## What is being asked
Print every line of the data below word for word, leaving the pictures out.

[Working data Boundary: Start]

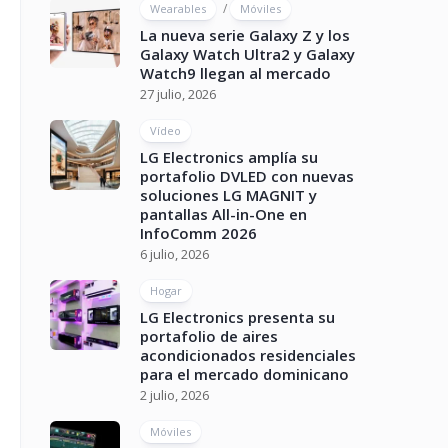
/
Wearables
Móviles
La nueva serie Galaxy Z y los
Galaxy Watch Ultra2 y Galaxy
Watch9 llegan al mercado
27 julio, 2026
Vídeo
LG Electronics amplía su
portafolio DVLED con nuevas
soluciones LG MAGNIT y
pantallas All-in-One en
InfoComm 2026
6 julio, 2026
Hogar
LG Electronics presenta su
portafolio de aires
acondicionados residenciales
para el mercado dominicano
2 julio, 2026
Móviles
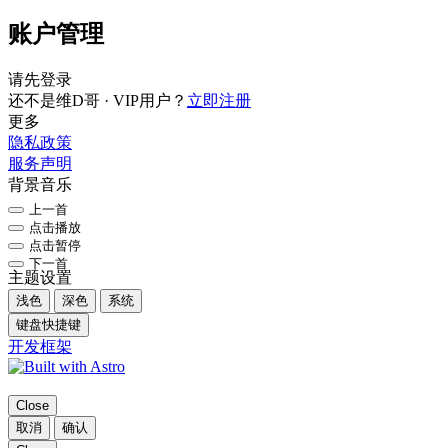
账户管理
请先登录
还不是维D哥 · VIP用户？
立即注册
更多
隐私政策
服务声明
背景音乐
上一首
点击播放
点击暂停
下一首
主题设置
浅色
深色
系统
键盘快捷键
开发框架
Close
取消
确认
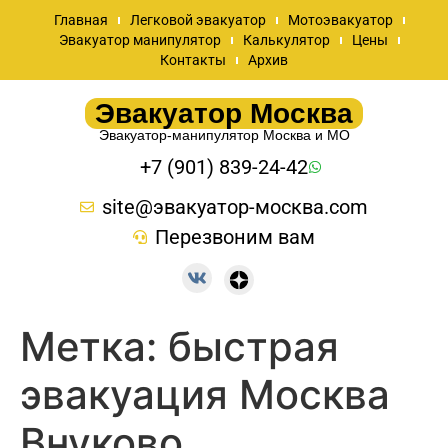
Главная
Легковой эвакуатор
Мотоэвакуатор
Эвакуатор манипулятор
Калькулятор
Цены
Контакты
Архив
Эвакуатор Москва
Эвакуатор-манипулятор Москва и МО
+7 (901) 839-24-42
site@эвакуатор-москва.com
Перезвоним вам
Метка:
быстрая
эвакуация Москва
Внуково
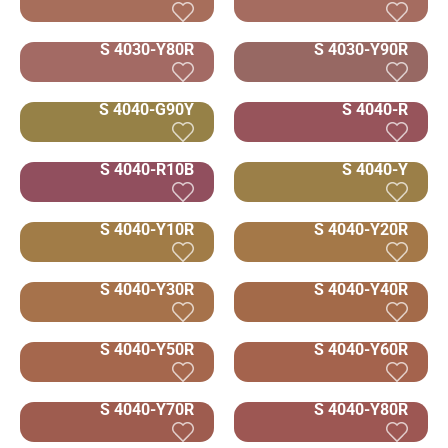
S 4030-Y80R
S 4030-Y90R
S 4040-G90Y
S 4040-R
S 4040-R10B
S 4040-Y
S 4040-Y10R
S 4040-Y20R
S 4040-Y30R
S 4040-Y40R
S 4040-Y50R
S 4040-Y60R
S 4040-Y70R
S 4040-Y80R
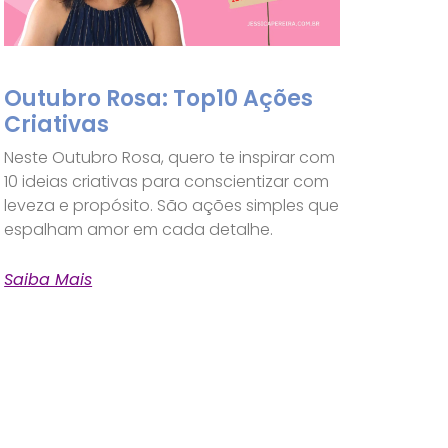
Outubro Rosa: Top10 Ações
Criativas
Neste Outubro Rosa, quero te inspirar com
10 ideias criativas para conscientizar com
leveza e propósito. São ações simples que
espalham amor em cada detalhe.
Saiba Mais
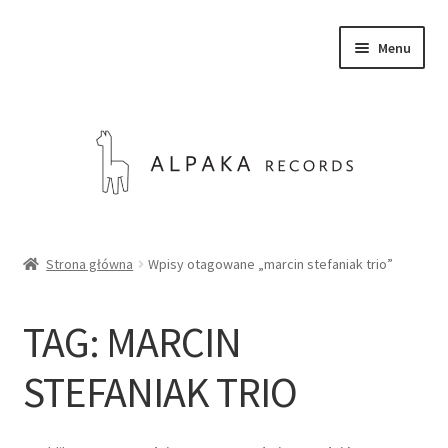
Przejdź
Przejdź
Menu
do
do
nawigacji
treści
SKLEP
Strona główna
Wpisy otagowane „marcin stefaniak trio”
O NAS
TAG:
MARCIN
KONTAKT
STEFANIAK TRIO
Rozwiń
Polski
menu
potom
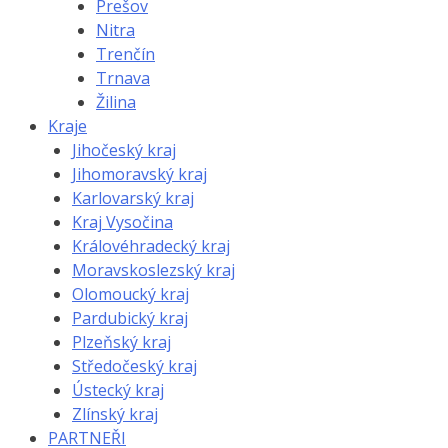
Prešov
Nitra
Trenčín
Trnava
Žilina
Kraje
Jihočeský kraj
Jihomoravský kraj
Karlovarský kraj
Kraj Vysočina
Královéhradecký kraj
Moravskoslezský kraj
Olomoucký kraj
Pardubický kraj
Plzeňský kraj
Středočeský kraj
Ústecký kraj
Zlínský kraj
PARTNEŘI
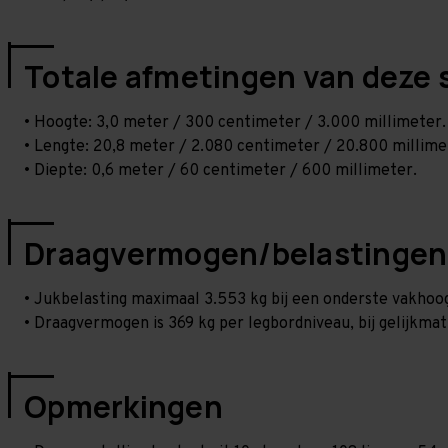
Totale afmetingen van deze 
• Hoogte: 3,0 meter / 300 centimeter / 3.000 millimeter.
• Lengte: 20,8 meter / 2.080 centimeter / 20.800 millime
• Diepte: 0,6 meter / 60 centimeter / 600 millimeter.
Draagvermogen/belastingen
• Jukbelasting maximaal 3.553 kg bij een onderste vakho
• Draagvermogen is 369 kg per legbordniveau, bij gelijkmat
Opmerkingen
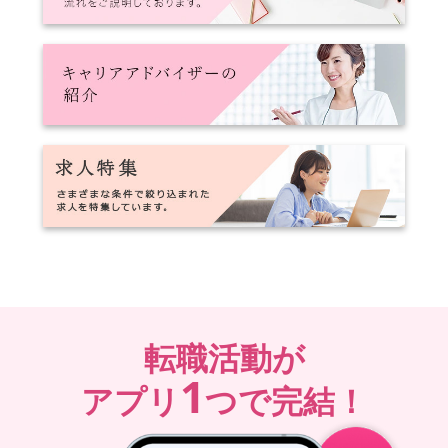
転職活動が
1
アプリ
つで完結！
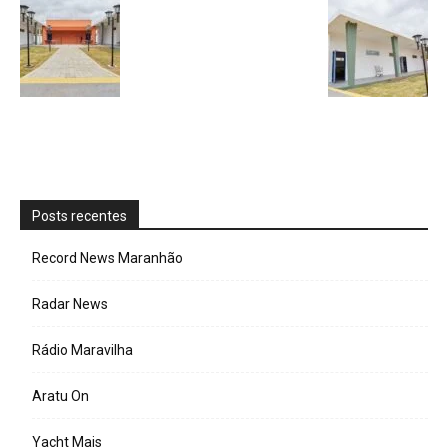
Posts recentes
Record News Maranhão
Radar News
Rádio Maravilha
Aratu On
Yacht Mais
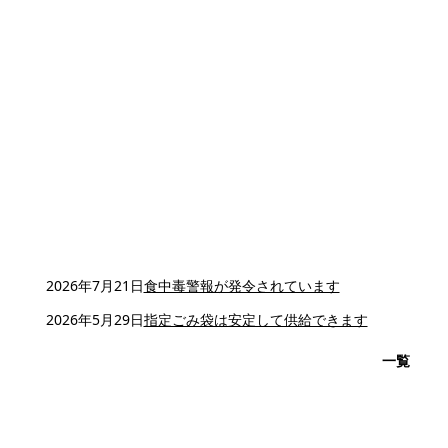
2026年7月21日
食中毒警報が発令されています
2026年5月29日
指定ごみ袋は安定して供給できます
一覧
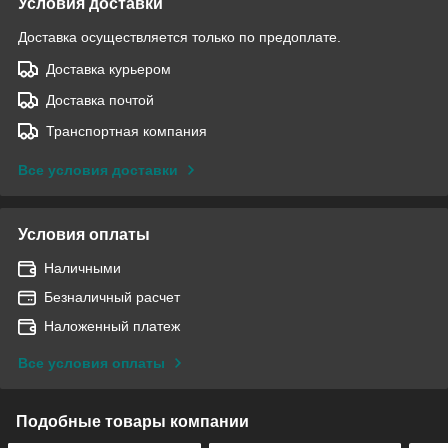
Условия доставки
Доставка осуществляется только по предоплате.
Доставка курьером
Доставка почтой
Транспортная компания
Все условия доставки
Условия оплаты
Наличными
Безналичный расчет
Наложенный платеж
Все условия оплаты
Подобные товары компании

[Working data Boundary: End]

## Response to the exercise
/
Wearables
Móviles
La nueva serie Galaxy Z y los
Galaxy Watch Ultra2 y Galaxy
Watch9 llegan al mercado
27 julio, 2026
Vídeo
LG Electronics amplía su
portafolio DVLED con nuevas
soluciones LG MAGNIT y
pantallas All-in-One en
InfoComm 2026
6 julio, 2026
Hogar
LG Electronics presenta su
portafolio de aires
acondicionados residenciales
para el mercado dominicano
2 julio, 2026
Móviles
账户管理
请先登录
还不是维D哥 · VIP用户？
立即注册
更多
隐私政策
服务声明
背景音乐
上一首
点击播放
点击暂停
下一首
主题设置
浅色
深色
系统
键盘快捷键
开发框架
Close
取消
确认
Главная
Легковой эвакуатор
Мотоэвакуатор
Эвакуатор манипулятор
Калькулятор
Цены
Контакты
Архив
Эвакуатор Москва
Эвакуатор-манипулятор Москва и МО
+7 (901) 839-24-42
site@эвакуатор-москва.com
Перезвоним вам
Метка:
быстрая
эвакуация Москва
Внуково
S 4030-Y80R
S 4030-Y90R
S 4040-G90Y
S 4040-R
S 4040-R10B
S 4040-Y
S 4040-Y10R
S 4040-Y20R
S 4040-Y30R
S 4040-Y40R
S 4040-Y50R
S 4040-Y60R
S 4040-Y70R
S 4040-Y80R
Outubro Rosa: Top10 Ações
Criativas
Neste Outubro Rosa, quero te inspirar com
10 ideias criativas para conscientizar com
leveza e propósito. São ações simples que
espalham amor em cada detalhe.
Saiba Mais
Przejdź
Przejdź
Menu
do
do
nawigacji
treści
SKLEP
Strona główna
Wpisy otagowane „marcin stefaniak trio”
O NAS
TAG:
MARCIN
KONTAKT
STEFANIAK TRIO
Rozwiń
Polski
menu
potom
Prešov
Nitra
Trenčín
Trnava
Žilina
Kraje
Jihočeský kraj
Jihomoravský kraj
Karlovarský kraj
Kraj Vysočina
Královéhradecký kraj
Moravskoslezský kraj
Olomoucký kraj
Pardubický kraj
Plzeňský kraj
Středočeský kraj
Ústecký kraj
Zlínský kraj
PARTNEŘI
Totale afmetingen van deze 
• Hoogte: 3,0 meter / 300 centimeter / 3.000 millimeter.
• Lengte: 20,8 meter / 2.080 centimeter / 20.800 millime
• Diepte: 0,6 meter / 60 centimeter / 600 millimeter.
Draagvermogen/belastingen
• Jukbelasting maximaal 3.553 kg bij een onderste vakho
• Draagvermogen is 369 kg per legbordniveau, bij gelijkmat
Opmerkingen
転職活動が
1
アプリ
つで完結！
Posts recentes
Record News Maranhão
Radar News
Rádio Maravilha
Aratu On
Yacht Mais
2026年7月21日
食中毒警報が発令されています
2026年5月29日
指定ごみ袋は安定して供給できます
一覧
Условия доставки
Доставка осуществляется только по предоплате.
Доставка курьером
Доставка почтой
Транспортная компания
Все условия доставки
Условия оплаты
Наличными
Безналичный расчет
Наложенный платеж
Все условия оплаты
Подобные товары компании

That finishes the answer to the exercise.